Your instructions →
Below are the records; give again exactly the line with "u v d — depth at each pixel (metres).", the line with "93 628 13.46", and each line that lies between them, and nothing besides.

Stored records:
----------------
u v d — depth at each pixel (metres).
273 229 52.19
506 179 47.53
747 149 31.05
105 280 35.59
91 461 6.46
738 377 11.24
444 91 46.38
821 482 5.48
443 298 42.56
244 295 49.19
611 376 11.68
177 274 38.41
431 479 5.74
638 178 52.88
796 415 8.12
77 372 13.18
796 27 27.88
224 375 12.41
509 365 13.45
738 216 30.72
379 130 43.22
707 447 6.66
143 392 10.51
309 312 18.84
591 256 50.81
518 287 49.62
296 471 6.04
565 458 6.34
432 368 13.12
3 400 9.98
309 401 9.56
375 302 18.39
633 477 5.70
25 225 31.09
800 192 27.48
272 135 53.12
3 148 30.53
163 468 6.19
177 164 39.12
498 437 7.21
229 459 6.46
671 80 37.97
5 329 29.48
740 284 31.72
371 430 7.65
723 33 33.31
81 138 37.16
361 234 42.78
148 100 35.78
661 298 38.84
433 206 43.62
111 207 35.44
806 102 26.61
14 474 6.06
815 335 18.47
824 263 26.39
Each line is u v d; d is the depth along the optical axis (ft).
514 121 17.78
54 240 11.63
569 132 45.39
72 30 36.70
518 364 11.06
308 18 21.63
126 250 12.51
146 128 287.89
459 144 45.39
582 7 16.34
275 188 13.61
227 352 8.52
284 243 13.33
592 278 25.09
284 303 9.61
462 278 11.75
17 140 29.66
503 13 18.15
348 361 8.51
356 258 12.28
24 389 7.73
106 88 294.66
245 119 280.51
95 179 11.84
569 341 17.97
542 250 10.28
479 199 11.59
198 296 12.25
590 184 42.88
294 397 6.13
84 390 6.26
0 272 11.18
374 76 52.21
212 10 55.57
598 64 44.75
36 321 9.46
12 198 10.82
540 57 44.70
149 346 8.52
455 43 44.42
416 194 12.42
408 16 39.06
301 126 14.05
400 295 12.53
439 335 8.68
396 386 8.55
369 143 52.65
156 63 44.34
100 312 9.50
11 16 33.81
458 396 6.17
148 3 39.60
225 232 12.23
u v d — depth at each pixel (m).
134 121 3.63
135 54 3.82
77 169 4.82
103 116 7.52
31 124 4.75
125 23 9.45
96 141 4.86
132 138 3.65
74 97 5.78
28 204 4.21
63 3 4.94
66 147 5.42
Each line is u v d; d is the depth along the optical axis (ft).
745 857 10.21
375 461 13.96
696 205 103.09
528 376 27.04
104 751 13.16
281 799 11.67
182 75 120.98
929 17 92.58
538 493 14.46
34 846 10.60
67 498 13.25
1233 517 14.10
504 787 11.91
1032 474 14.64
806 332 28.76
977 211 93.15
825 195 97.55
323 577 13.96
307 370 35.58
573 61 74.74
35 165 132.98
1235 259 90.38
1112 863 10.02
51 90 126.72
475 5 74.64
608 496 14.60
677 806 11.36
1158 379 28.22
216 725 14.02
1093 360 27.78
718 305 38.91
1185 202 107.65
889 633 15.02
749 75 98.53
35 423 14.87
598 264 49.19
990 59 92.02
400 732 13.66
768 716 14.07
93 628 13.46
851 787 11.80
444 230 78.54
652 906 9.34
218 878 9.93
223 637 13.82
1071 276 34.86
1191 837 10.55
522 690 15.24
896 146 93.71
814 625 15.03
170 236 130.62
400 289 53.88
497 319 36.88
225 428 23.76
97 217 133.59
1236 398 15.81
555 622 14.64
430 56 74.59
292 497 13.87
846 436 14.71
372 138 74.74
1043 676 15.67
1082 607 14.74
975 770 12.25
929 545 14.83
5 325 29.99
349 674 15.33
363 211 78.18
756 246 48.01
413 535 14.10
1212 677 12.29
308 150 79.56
----------------
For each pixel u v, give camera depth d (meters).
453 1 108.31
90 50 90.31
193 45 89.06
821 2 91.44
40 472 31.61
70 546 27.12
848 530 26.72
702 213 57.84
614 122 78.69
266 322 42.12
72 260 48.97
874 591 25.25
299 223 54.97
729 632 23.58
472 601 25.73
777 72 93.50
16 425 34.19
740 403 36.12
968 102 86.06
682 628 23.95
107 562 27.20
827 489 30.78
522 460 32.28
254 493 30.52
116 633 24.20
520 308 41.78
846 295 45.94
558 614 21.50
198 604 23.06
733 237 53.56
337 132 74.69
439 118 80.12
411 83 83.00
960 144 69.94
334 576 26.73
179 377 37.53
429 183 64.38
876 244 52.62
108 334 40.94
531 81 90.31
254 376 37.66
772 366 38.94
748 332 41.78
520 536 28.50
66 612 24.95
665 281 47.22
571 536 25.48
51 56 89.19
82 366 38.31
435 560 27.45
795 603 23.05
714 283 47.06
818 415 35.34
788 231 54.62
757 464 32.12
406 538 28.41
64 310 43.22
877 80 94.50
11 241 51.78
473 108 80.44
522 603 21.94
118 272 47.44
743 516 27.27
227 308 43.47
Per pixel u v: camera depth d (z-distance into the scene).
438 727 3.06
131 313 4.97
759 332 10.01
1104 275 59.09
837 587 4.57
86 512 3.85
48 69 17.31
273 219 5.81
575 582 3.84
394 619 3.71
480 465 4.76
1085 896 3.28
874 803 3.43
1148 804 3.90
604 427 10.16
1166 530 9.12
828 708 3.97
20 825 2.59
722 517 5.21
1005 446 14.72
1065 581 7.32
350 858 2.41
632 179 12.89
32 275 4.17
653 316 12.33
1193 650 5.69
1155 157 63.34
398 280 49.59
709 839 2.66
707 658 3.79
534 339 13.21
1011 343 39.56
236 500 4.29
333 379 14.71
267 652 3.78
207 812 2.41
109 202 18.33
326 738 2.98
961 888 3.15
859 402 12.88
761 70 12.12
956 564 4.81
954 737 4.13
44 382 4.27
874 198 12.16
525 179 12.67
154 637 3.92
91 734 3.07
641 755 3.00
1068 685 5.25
----------------
Output of the task →
u v d — depth at each pixel (metres).
273 229 52.19
506 179 47.53
747 149 31.05
105 280 35.59
91 461 6.46
738 377 11.24
444 91 46.38
821 482 5.48
443 298 42.56
244 295 49.19
611 376 11.68
177 274 38.41
431 479 5.74
638 178 52.88
796 415 8.12
77 372 13.18
796 27 27.88
224 375 12.41
509 365 13.45
738 216 30.72
379 130 43.22
707 447 6.66
143 392 10.51
309 312 18.84
591 256 50.81
518 287 49.62
296 471 6.04
565 458 6.34
432 368 13.12
3 400 9.98
309 401 9.56
375 302 18.39
633 477 5.70
25 225 31.09
800 192 27.48
272 135 53.12
3 148 30.53
163 468 6.19
177 164 39.12
498 437 7.21
229 459 6.46
671 80 37.97
5 329 29.48
740 284 31.72
371 430 7.65
723 33 33.31
81 138 37.16
361 234 42.78
148 100 35.78
661 298 38.84
433 206 43.62
111 207 35.44
806 102 26.61
14 474 6.06
815 335 18.47
824 263 26.39
Each line is u v d; d is the depth along the optical axis (ft).
514 121 17.78
54 240 11.63
569 132 45.39
72 30 36.70
518 364 11.06
308 18 21.63
126 250 12.51
146 128 287.89
459 144 45.39
582 7 16.34
275 188 13.61
227 352 8.52
284 243 13.33
592 278 25.09
284 303 9.61
462 278 11.75
17 140 29.66
503 13 18.15
348 361 8.51
356 258 12.28
24 389 7.73
106 88 294.66
245 119 280.51
95 179 11.84
569 341 17.97
542 250 10.28
479 199 11.59
198 296 12.25
590 184 42.88
294 397 6.13
84 390 6.26
0 272 11.18
374 76 52.21
212 10 55.57
598 64 44.75
36 321 9.46
12 198 10.82
540 57 44.70
149 346 8.52
455 43 44.42
416 194 12.42
408 16 39.06
301 126 14.05
400 295 12.53
439 335 8.68
396 386 8.55
369 143 52.65
156 63 44.34
100 312 9.50
11 16 33.81
458 396 6.17
148 3 39.60
225 232 12.23
u v d — depth at each pixel (m).
134 121 3.63
135 54 3.82
77 169 4.82
103 116 7.52
31 124 4.75
125 23 9.45
96 141 4.86
132 138 3.65
74 97 5.78
28 204 4.21
63 3 4.94
66 147 5.42
Each line is u v d; d is the depth along the optical axis (ft).
745 857 10.21
375 461 13.96
696 205 103.09
528 376 27.04
104 751 13.16
281 799 11.67
182 75 120.98
929 17 92.58
538 493 14.46
34 846 10.60
67 498 13.25
1233 517 14.10
504 787 11.91
1032 474 14.64
806 332 28.76
977 211 93.15
825 195 97.55
323 577 13.96
307 370 35.58
573 61 74.74
35 165 132.98
1235 259 90.38
1112 863 10.02
51 90 126.72
475 5 74.64
608 496 14.60
677 806 11.36
1158 379 28.22
216 725 14.02
1093 360 27.78
718 305 38.91
1185 202 107.65
889 633 15.02
749 75 98.53
35 423 14.87
598 264 49.19
990 59 92.02
400 732 13.66
768 716 14.07
93 628 13.46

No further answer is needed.